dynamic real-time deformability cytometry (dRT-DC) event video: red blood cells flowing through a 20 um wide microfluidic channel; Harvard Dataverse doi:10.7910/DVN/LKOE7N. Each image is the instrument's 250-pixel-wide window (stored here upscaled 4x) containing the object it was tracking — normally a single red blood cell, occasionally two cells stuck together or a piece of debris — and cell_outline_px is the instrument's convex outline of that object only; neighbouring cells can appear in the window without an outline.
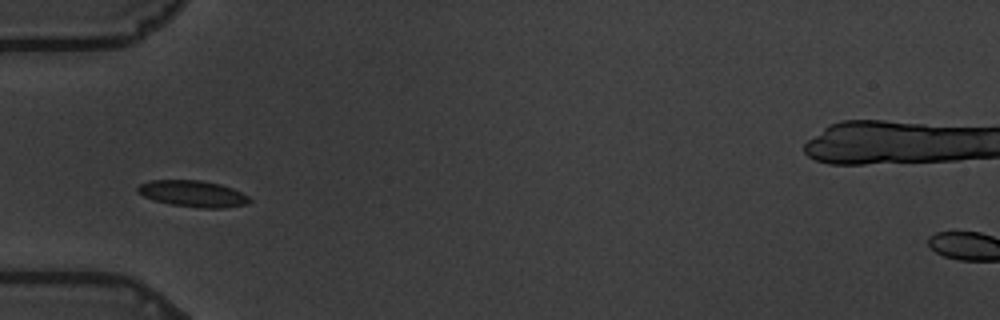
{"species": "common noctule bat (a hibernating species)", "species_latin": "Nyctalus noctula", "temperature_condition": "warm", "stored_images_in_passage": 40, "camera_frame_rate_fps": 3000, "um_per_image_px": 0.085, "animal": {"sex": "male", "body_mass_g": 19.5, "forearm_length_mm": 54.6}, "frame": {"image": 1, "passage_image": 1, "time_ms": 0.0, "image_size_px": [1000, 320], "cell_outline_px": [[252, 200], [244, 204], [224, 208], [200, 208], [172, 204], [156, 200], [144, 196], [136, 192], [136, 188], [140, 184], [148, 180], [200, 180], [220, 184], [232, 188], [248, 196]], "centroid_in_image_um": [16.37, 16.45], "position_along_channel_um": 68.6, "area_um2": 17.05}}
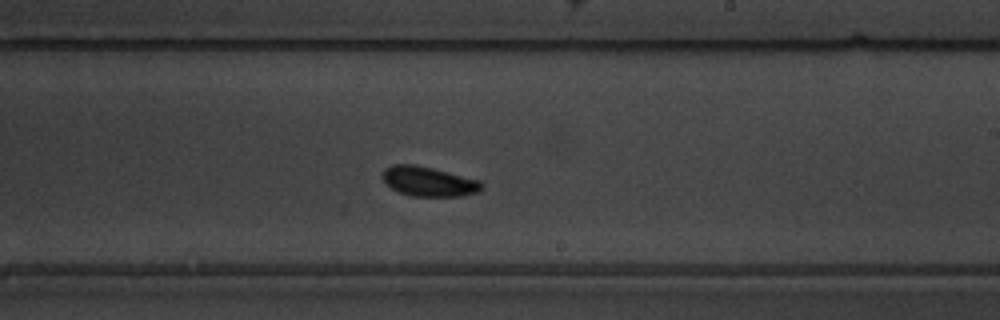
{"frame": {"image": 2, "passage_image": 17, "time_ms": 5.333, "image_size_px": [1000, 320], "cell_outline_px": [[484, 188], [480, 192], [460, 196], [412, 196], [400, 192], [392, 188], [380, 176], [384, 168], [392, 164], [416, 164], [480, 180], [484, 184]], "centroid_in_image_um": [36.45, 15.42], "position_along_channel_um": 252.5, "area_um2": 17.28}}
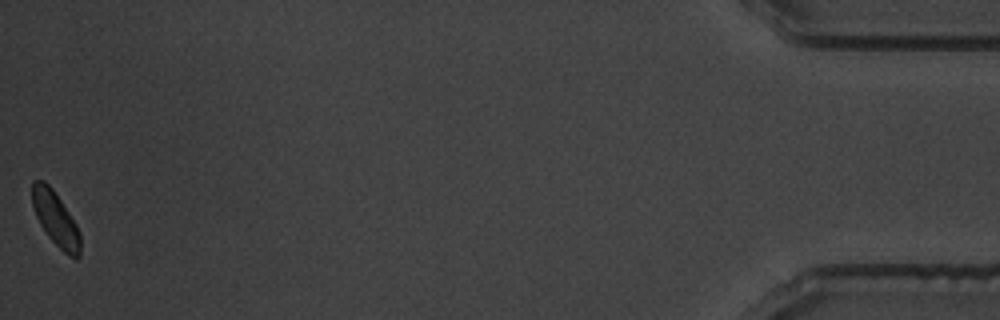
{"frame": {"image": 3, "passage_image": 40, "time_ms": 13.0, "image_size_px": [1000, 320], "cell_outline_px": [[80, 256], [76, 260], [68, 256], [48, 236], [40, 224], [36, 216], [32, 204], [32, 180], [44, 180], [52, 188], [76, 224], [80, 232]], "centroid_in_image_um": [4.73, 18.61], "position_along_channel_um": 430.5, "area_um2": 15.09}, "authors_computed_cell_mechanics": {"area_um2": 16.3863, "velocity_mm_per_s": 3.4666, "shape_relaxation_time_tau1_ms": 3.1811, "shape_relaxation_time_tau2_ms": 1.1208, "deformation_change_tau1": 0.0951, "deformation_change_tau2": 0.0535}}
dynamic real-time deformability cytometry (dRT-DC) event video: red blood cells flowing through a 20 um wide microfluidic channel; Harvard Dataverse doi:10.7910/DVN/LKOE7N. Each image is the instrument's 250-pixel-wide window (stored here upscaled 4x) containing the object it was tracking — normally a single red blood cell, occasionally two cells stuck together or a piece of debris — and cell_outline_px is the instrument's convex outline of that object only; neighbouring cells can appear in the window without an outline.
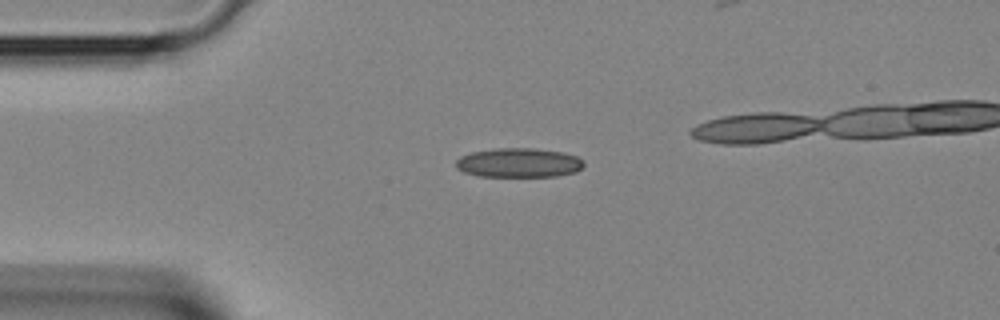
{"species": "Egyptian fruit bat (a non-hibernating species)", "species_latin": "Rousettus aegyptiacus", "temperature_condition": "room temperature", "stored_images_in_passage": 6, "camera_frame_rate_fps": 3000, "um_per_image_px": 0.085, "animal": {"sex": "female"}, "frame": {"image": 1, "passage_image": 1, "time_ms": 0.0, "image_size_px": [1000, 320], "cell_outline_px": [[584, 164], [576, 172], [556, 176], [480, 176], [464, 172], [456, 168], [456, 160], [460, 156], [472, 152], [492, 148], [536, 148], [564, 152], [576, 156], [584, 160]], "centroid_in_image_um": [44.1, 13.82], "position_along_channel_um": 40.9, "area_um2": 21.96}}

•••

EXERCISE DETAILS: Write out the material above once more, exactly as it reads, with no pictures.

THE ANSWER:
dynamic real-time deformability cytometry (dRT-DC) event video: red blood cells flowing through a 20 um wide microfluidic channel; Harvard Dataverse doi:10.7910/DVN/LKOE7N. Each image is the instrument's 250-pixel-wide window (stored here upscaled 4x) containing the object it was tracking — normally a single red blood cell, occasionally two cells stuck together or a piece of debris — and cell_outline_px is the instrument's convex outline of that object only; neighbouring cells can appear in the window without an outline.
{"species": "common noctule bat (a hibernating species)", "species_latin": "Nyctalus noctula", "temperature_condition": "warm", "stored_images_in_passage": 40, "camera_frame_rate_fps": 3000, "um_per_image_px": 0.085, "animal": {"sex": "male", "body_mass_g": 19.5, "forearm_length_mm": 54.6}, "frame": {"image": 1, "passage_image": 1, "time_ms": 0.0, "image_size_px": [1000, 320], "cell_outline_px": [[252, 200], [244, 204], [224, 208], [200, 208], [172, 204], [156, 200], [144, 196], [136, 192], [136, 188], [140, 184], [148, 180], [200, 180], [220, 184], [232, 188], [248, 196]], "centroid_in_image_um": [16.37, 16.45], "position_along_channel_um": 68.6, "area_um2": 17.05}}
{"frame": {"image": 2, "passage_image": 17, "time_ms": 5.333, "image_size_px": [1000, 320], "cell_outline_px": [[484, 188], [480, 192], [460, 196], [412, 196], [400, 192], [392, 188], [380, 176], [384, 168], [392, 164], [416, 164], [480, 180], [484, 184]], "centroid_in_image_um": [36.45, 15.42], "position_along_channel_um": 252.5, "area_um2": 17.28}}
{"frame": {"image": 3, "passage_image": 40, "time_ms": 13.0, "image_size_px": [1000, 320], "cell_outline_px": [[80, 256], [76, 260], [68, 256], [48, 236], [40, 224], [36, 216], [32, 204], [32, 180], [44, 180], [52, 188], [76, 224], [80, 232]], "centroid_in_image_um": [4.73, 18.61], "position_along_channel_um": 430.5, "area_um2": 15.09}, "authors_computed_cell_mechanics": {"area_um2": 16.3863, "velocity_mm_per_s": 3.4666, "shape_relaxation_time_tau1_ms": 3.1811, "shape_relaxation_time_tau2_ms": 1.1208, "deformation_change_tau1": 0.0951, "deformation_change_tau2": 0.0535}}
dynamic real-time deformability cytometry (dRT-DC) event video: red blood cells flowing through a 20 um wide microfluidic channel; Harvard Dataverse doi:10.7910/DVN/LKOE7N. Each image is the instrument's 250-pixel-wide window (stored here upscaled 4x) containing the object it was tracking — normally a single red blood cell, occasionally two cells stuck together or a piece of debris — and cell_outline_px is the instrument's convex outline of that object only; neighbouring cells can appear in the window without an outline.
{"species": "Egyptian fruit bat (a non-hibernating species)", "species_latin": "Rousettus aegyptiacus", "temperature_condition": "room temperature", "stored_images_in_passage": 6, "camera_frame_rate_fps": 3000, "um_per_image_px": 0.085, "animal": {"sex": "female"}, "frame": {"image": 1, "passage_image": 1, "time_ms": 0.0, "image_size_px": [1000, 320], "cell_outline_px": [[584, 164], [576, 172], [556, 176], [480, 176], [464, 172], [456, 168], [456, 160], [460, 156], [472, 152], [492, 148], [536, 148], [564, 152], [576, 156], [584, 160]], "centroid_in_image_um": [44.1, 13.82], "position_along_channel_um": 40.9, "area_um2": 21.96}}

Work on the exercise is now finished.